Reputation: 6204
Consider this snippet using regular expressions in Python 3:
>>> t = "Meu cão é #paraplégico$."
>>> re.sub("[^A-Za-z0-9 ]","",t,flags=re.UNICODE)
'Meu co paraplgico'
Why does it delete non-ASCII characters? I tried without the flag and it's all the same.
As a bonus, can anyone make this work on Python 2.7 as well?
Upvotes: 2
Views: 5249
Reputation: 3623
You are substituting non-alphanumeric characters([^A-Za-z0-9 ]
) with blank(""
). The non-ASCII characters are not among A-Z, a-z, or 0-9, so they get substituted.

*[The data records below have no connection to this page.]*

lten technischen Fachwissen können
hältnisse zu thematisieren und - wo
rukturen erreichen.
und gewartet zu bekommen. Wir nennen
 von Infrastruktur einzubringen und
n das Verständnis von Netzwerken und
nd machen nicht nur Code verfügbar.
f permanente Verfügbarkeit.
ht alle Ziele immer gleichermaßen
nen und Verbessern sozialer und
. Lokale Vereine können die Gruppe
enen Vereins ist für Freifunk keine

You can match all word characters like this:
>>> t = "Meu cão é #paraplégico$."
>>> re.sub("[^\w ]","",t, flags=re.UNICODE)
>>> 'Meu cão é paraplégico'
Or you could add the characters into your regex like so: [^A-Za-z0-9ãé ]
.
Upvotes: 4
Reputation: 6204
I solved this by switching to the regex library (from PyPI).

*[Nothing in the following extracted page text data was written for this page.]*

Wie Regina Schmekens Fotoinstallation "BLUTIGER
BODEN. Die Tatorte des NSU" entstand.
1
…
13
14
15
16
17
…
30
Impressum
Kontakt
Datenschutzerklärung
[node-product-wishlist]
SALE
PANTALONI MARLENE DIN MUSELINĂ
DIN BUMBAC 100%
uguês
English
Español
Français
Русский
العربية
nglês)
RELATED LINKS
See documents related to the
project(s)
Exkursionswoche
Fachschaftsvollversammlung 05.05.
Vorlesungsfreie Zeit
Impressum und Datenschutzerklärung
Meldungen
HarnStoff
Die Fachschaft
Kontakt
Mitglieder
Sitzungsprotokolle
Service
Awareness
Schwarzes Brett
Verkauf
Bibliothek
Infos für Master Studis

then the regex command became:
regex.sub(ur"[^\p{L}\p{N} ]+", u"", t)
Upvotes: 0
Reputation: 6203
[In 1]: import regex
[In 2]: t = u"Meu cão é #paraplégico$."
[In 3]: regex.sub(r"[^\p{Alpha} ]","",t,flags=regex.UNICODE)
[In 4]: print(regex.sub(r"[^\p{Alpha} ]","",t,flags=regex.UNICODE))
Meu cão é paraplégico
Upvotes: 3